◆ Required action ◆
Copy out, word for word, the entries from the line with "Read this box" up to and including the line with "Which range on". Leave the pictures out.

◆ Record extracts ◆
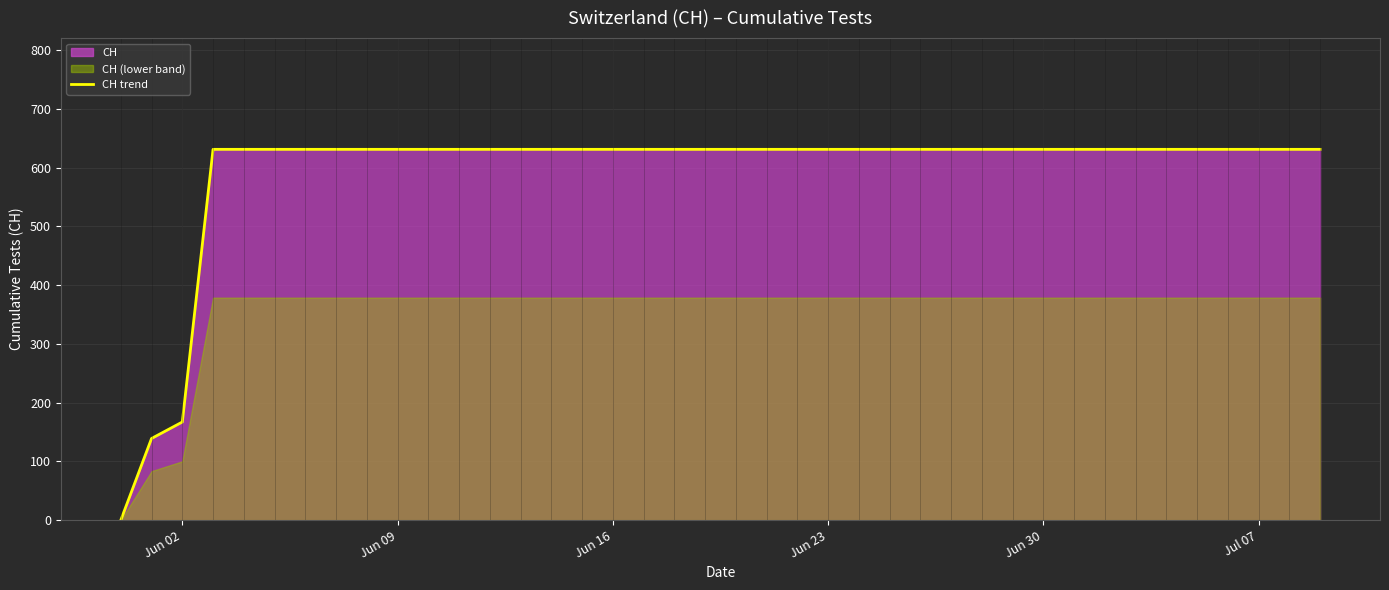

What is the maximum value for CH trend?

631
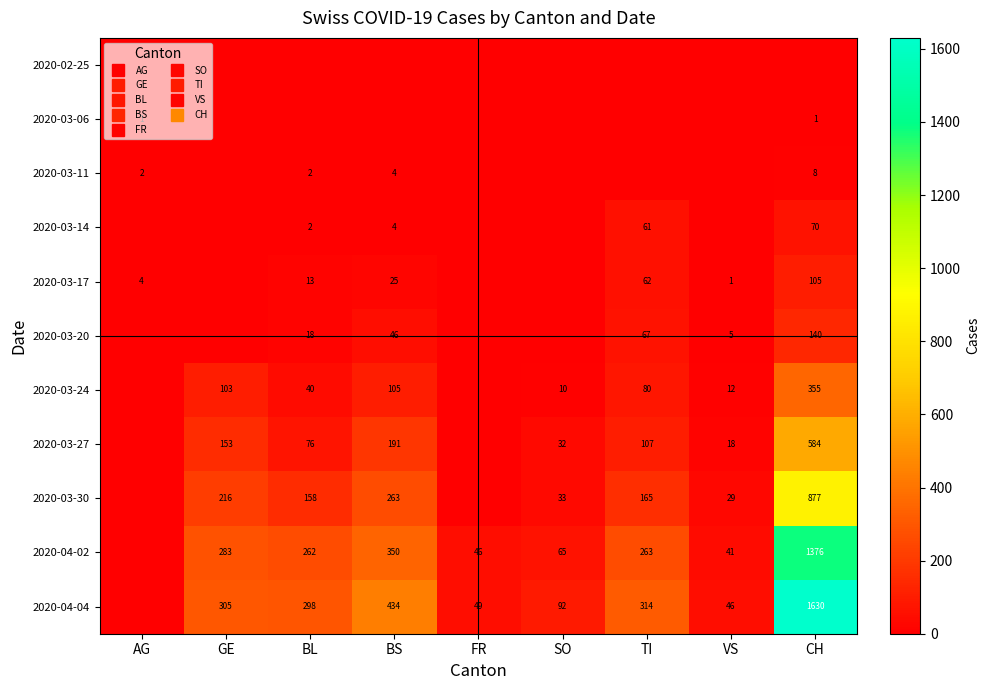

The value of 2020-03-06 at BS is 1. True or false?

False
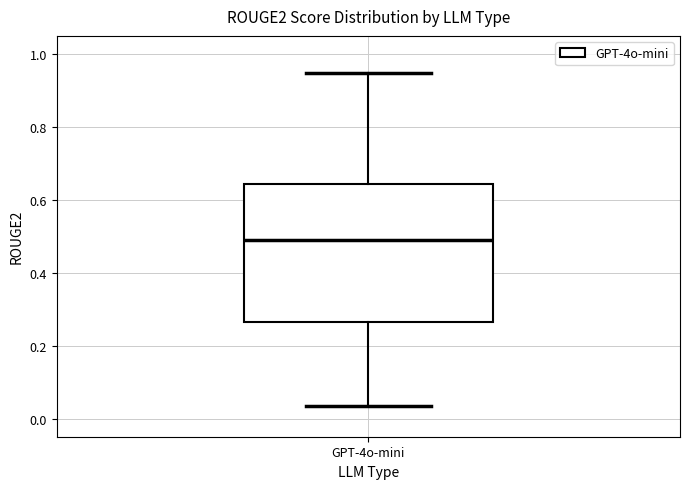

Read this box plot against the y-axis: the position of the median line, the range covered by the box, and the ends of both whiskers. The values are not printed on the chart, so give them approximately, as read against the axis.

median 0.50, box 0.26 to 0.64, whiskers 0.04 to 0.94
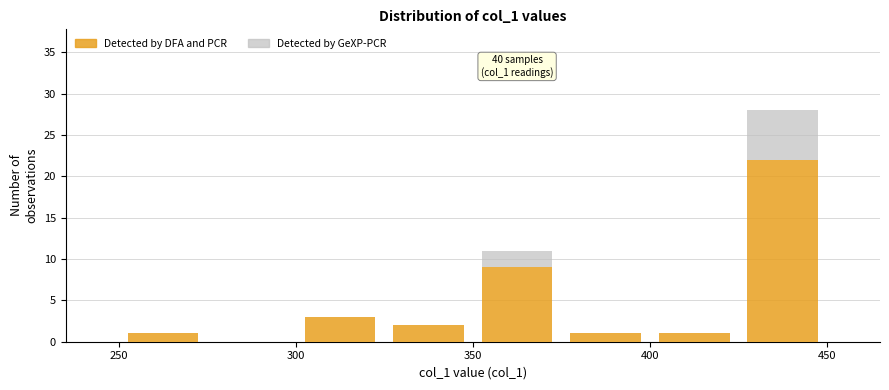

Which range on the x-axis has the tallest stacked bar (by total height)?

425 to 450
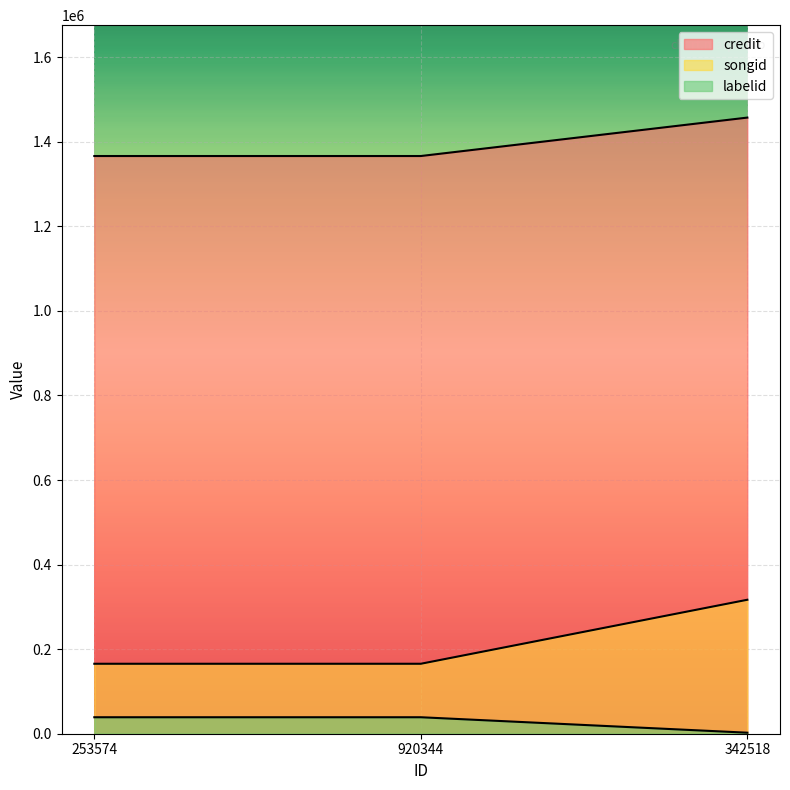

Where is songid nearest to the value 1411778?

253574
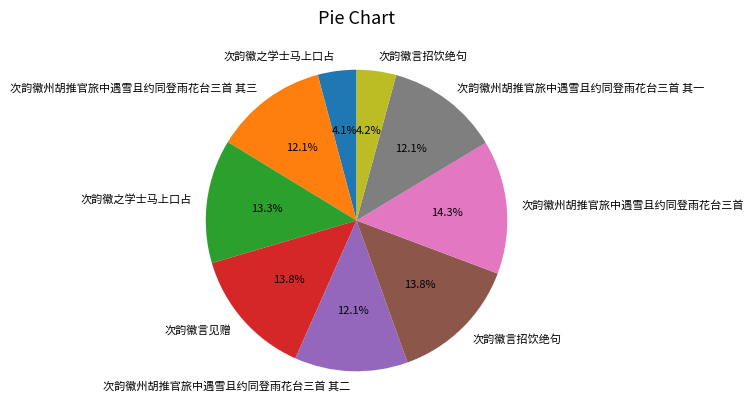

Is there any slice that represents more than half of the pie?

No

◆ Exercise result ◆
Read this box plot against the y-axis: the position of the median line, the range covered by the box, and the ends of both whiskers. The values are not printed on the chart, so give them approximately, as read against the axis.

median 0.50, box 0.26 to 0.64, whiskers 0.04 to 0.94

Which range on the x-axis has the tallest stacked bar (by total height)?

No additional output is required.